CBRNE Terrorism Prevention Programme
CBRNE terrorism poses a clear threat to public health and safety, national security and economic and political stability on a global level. Accordingly, the prevention of such incidents is of the highest priority.
The threat of CBRNE terrorism is evolving and, with it, the risk of incidents intended to maximize the number of victims on a global scale. We know that terrorist groups are working hard to acquire CBRNE materials and the expertise to use them in their operations.
At INTERPOL, our CBRNE Terrorism Prevention Programme specializes in the prevention of the different aspects of CBRNE.
Radiological and nuclear terrorism
Radiation is all around us and comes in different forms. Only rarely is it dangerous. Nuclear and other radioactive materials, or materials that produce radiation above the normal background rate, are generally well protected.
However, the possibility that terrorists or other criminals might obtain nuclear or other radioactive materials for malicious use has become a real threat to global security and has become more acute due to advances in information technology, financial globalization and the increased use of such materials for lawful purposes.
Generally, nuclear and other radioactive materials used for malicious purposes have been obtained by criminal means, for example smuggled or stolen from nuclear sites and storage facilities.
The consequences of a terrorist group developing the capacity to use nuclear or radiological materials to achieve their goals could be catastrophic.
The world’s law enforcement services must be prepared to confront the threat presented by terrorists who seek to acquire and use nuclear or radioactive materials.
Additionally, nuclear or radioactive materials are appearing with increasing frequency in organized and environmental crimes, such as illegal disposal schemes carried out for profit.

▶ **TASK DIRECTIONS**: Please reproduce the part of the CBRNE terrorism text above that opens with the words "Generally, nuclear and" and closes with "could be catastrophic.".

▶ **GIVEN MATERIAL**:
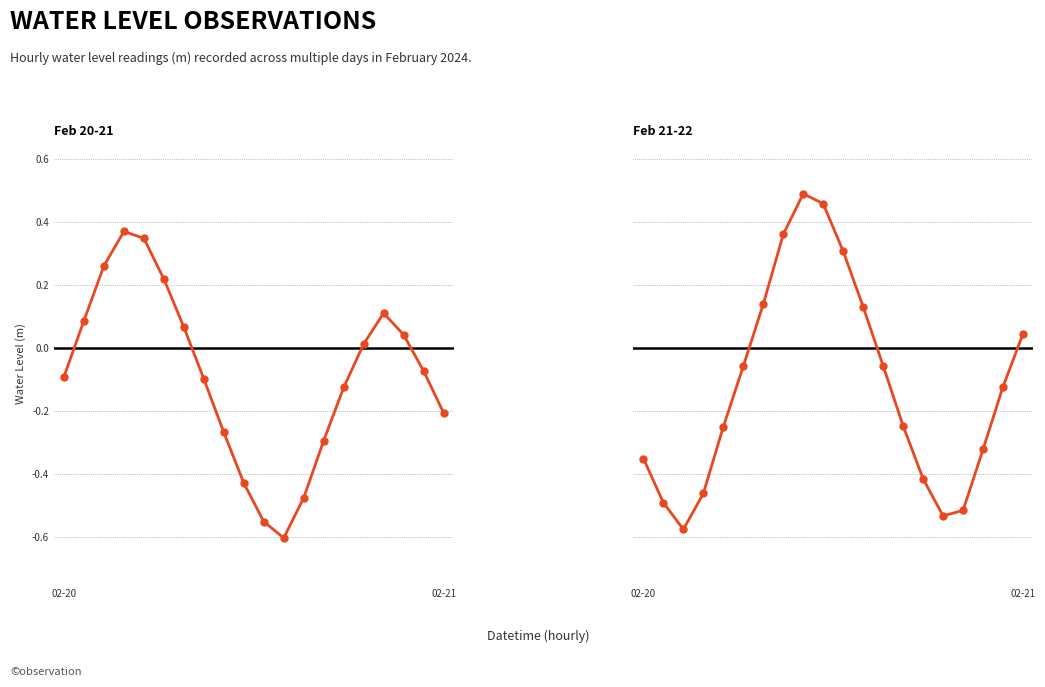

At how many categories does at least one series exceed 0?

15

▶ **REPLY TO THE TASK**:
Generally, nuclear and other radioactive materials used for malicious purposes have been obtained by criminal means, for example smuggled or stolen from nuclear sites and storage facilities.
The consequences of a terrorist group developing the capacity to use nuclear or radiological materials to achieve their goals could be catastrophic.